Ukraine loses one percent of gross domestic product as a result of corruption in state enterprises, according to the country’s economy ministry. There is “tremendous corruption” among the 3,733 companies in the state’s enterprise sector, where resistance to change is “enormous,” Deputy Minister of Economy, Trade and Agriculture, Pavlo Kuchta said in a statement.
The National Anti-Corruption Bureau (NABU) estimated the state’s losses from corruption at 18 billion hryvnia, which amounts to 0.5 percent of Ukraine’s GDP. The minister added that “losses on unpaid procedures will be at least the same amount, that is, we lose one percent of GDP due to corruption in public companies.”

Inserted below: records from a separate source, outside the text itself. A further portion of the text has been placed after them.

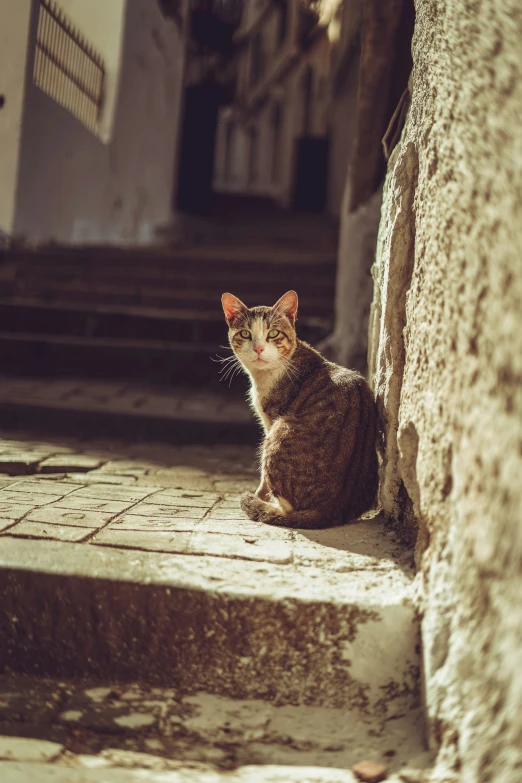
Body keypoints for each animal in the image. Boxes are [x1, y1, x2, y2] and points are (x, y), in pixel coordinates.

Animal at [219, 290, 378, 528]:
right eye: (245, 334)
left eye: (273, 333)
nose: (258, 348)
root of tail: (332, 508)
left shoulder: (270, 421)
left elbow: (263, 479)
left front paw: (258, 496)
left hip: (279, 432)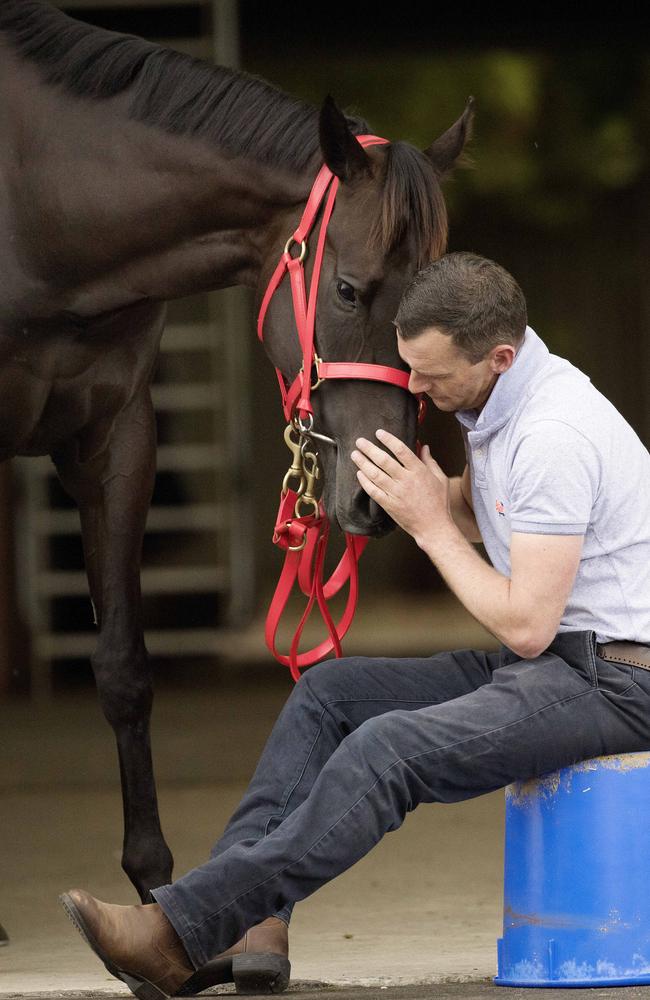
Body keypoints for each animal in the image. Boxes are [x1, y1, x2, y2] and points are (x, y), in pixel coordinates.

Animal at [0, 0, 470, 908]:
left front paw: (153, 885)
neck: (41, 203)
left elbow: (123, 667)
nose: (375, 500)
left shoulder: (116, 441)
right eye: (348, 290)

The impact of fraud on Ukrainian businesses was revealed in a poll in 2018 conducted by PricewaterhouseCoopers (PwC) which found that in 73 percent of Ukrainian companies faced corruption and bribery – compared to 56 percent in 2016. By comparison, the global average is 25 percent.
One third of the companies surveyed in Ukraine said that they have received bribery offer in the last two years. In general, almost half of respondents believe that they have been subject to economic crimes – 5 percent more than two years ago. According to PwC, illegal seizure of assets (62% in 2016, 46% in 2018) and fraud in the procurement sector (25% and 33%) remain the most common examples of such crimes in Ukraine, along with corruption and bribes.
In recent years, Kyiv has developed new anti-corruption structures such as a specialised investigative agency (NABU) and prosecution service (SAPU) and the election of Volodymyr Zelensky as president of Ukraine in May brought with it fresh hopes that crack down on the corruption will continue.
In September Zelensky’s government won plaudits for establishing a long-awaited Supreme Anti-Corruption Court, finally fulfilling one of the main demands of the IMF and other Western donors.